Serving¶

The serving layer exposes trained models as an operational inference service. It is deployed on Kubernetes, receives predictions requests over HTTP, dispatches inference tasks to Celery workers, and returns structured probability output.

See Current Serving Status for a full readiness matrix.

Responsibilities¶

The serving layer is responsible for:

exposing the canonical inference API (sync and async prediction endpoints),
validating request schemas before any inference logic runs,
dispatching inference tasks to the Celery ml queue,
loading the registered model from the MLflow Registry (once per worker process),
returning structured prediction output with model traceability metadata,
surfacing health and operational metrics.

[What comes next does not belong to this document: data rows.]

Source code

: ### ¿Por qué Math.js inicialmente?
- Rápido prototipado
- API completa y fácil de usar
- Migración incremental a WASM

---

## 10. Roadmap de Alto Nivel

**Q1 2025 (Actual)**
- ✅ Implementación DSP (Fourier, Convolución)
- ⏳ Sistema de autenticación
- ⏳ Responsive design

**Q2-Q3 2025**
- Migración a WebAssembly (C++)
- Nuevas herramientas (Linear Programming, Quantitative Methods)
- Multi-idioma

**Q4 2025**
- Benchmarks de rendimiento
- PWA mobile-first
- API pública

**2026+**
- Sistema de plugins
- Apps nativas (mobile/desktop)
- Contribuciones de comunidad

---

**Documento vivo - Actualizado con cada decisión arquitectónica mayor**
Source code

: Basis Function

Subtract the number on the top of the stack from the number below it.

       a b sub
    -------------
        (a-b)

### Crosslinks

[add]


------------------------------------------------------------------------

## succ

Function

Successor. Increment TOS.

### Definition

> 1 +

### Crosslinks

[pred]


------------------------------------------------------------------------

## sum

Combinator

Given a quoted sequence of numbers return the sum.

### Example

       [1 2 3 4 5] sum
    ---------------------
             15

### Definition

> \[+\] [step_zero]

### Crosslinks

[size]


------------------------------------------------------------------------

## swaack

The serving layer is not responsible for:

training or evaluating models — see ML,
promoting models between registry stages — see Model Registry,
scraping or storing raw data — see Data.

Scope of this section¶

Page	Content
API Contract	Canonical endpoint set, request/response schemas, error semantics
Examples	Concrete cURL and Python examples for all implemented endpoints
Inference Modes	Sync vs async execution paths and operational trade-offs
Deployment	Serving-specific runtime components, configuration, model loading
Health & Failures	Health probes, degraded-mode behavior, failure responses
Performance	Latency behavior, SLO targets, interpretation guide
Status	Authoritative readiness matrix for the serving subsystem

Boundaries¶

High-level runtime design and sequence diagrams belong in Architecture: Runtime View.
Physical topology and deployment constraints belong in Architecture: Deployment View.
Model input/output contract belongs in ML: Model Contract.
Model promotion lifecycle belongs in ML: Model Registry.
Global implementation readiness belongs in Status.

This section deepens those topics for the inference API subsystem specifically.